_EXERCISE GOAL_
Tally the lines in the data that follows that include the word "gekauft", and report nothing but the total.

[Stored data entries]
--- START ---

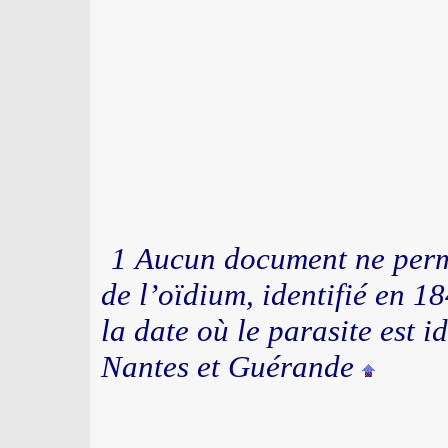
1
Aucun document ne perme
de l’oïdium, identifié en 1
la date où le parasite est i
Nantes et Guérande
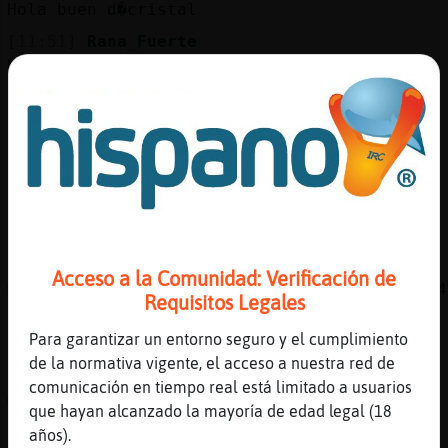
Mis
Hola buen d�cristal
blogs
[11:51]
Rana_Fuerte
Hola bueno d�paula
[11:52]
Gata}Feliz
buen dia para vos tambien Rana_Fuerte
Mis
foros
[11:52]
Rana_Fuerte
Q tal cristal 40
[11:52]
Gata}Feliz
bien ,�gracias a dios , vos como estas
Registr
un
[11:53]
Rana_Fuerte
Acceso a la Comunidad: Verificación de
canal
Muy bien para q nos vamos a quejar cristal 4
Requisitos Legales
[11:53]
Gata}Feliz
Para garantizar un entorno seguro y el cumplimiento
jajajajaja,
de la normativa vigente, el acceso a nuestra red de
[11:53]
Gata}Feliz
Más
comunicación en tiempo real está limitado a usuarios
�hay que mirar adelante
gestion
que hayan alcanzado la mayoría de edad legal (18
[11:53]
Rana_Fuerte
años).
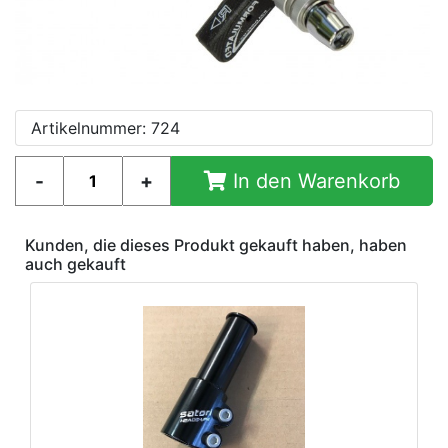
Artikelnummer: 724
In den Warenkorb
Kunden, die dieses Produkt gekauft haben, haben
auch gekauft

--- END ---

_TASK ANSWER_
2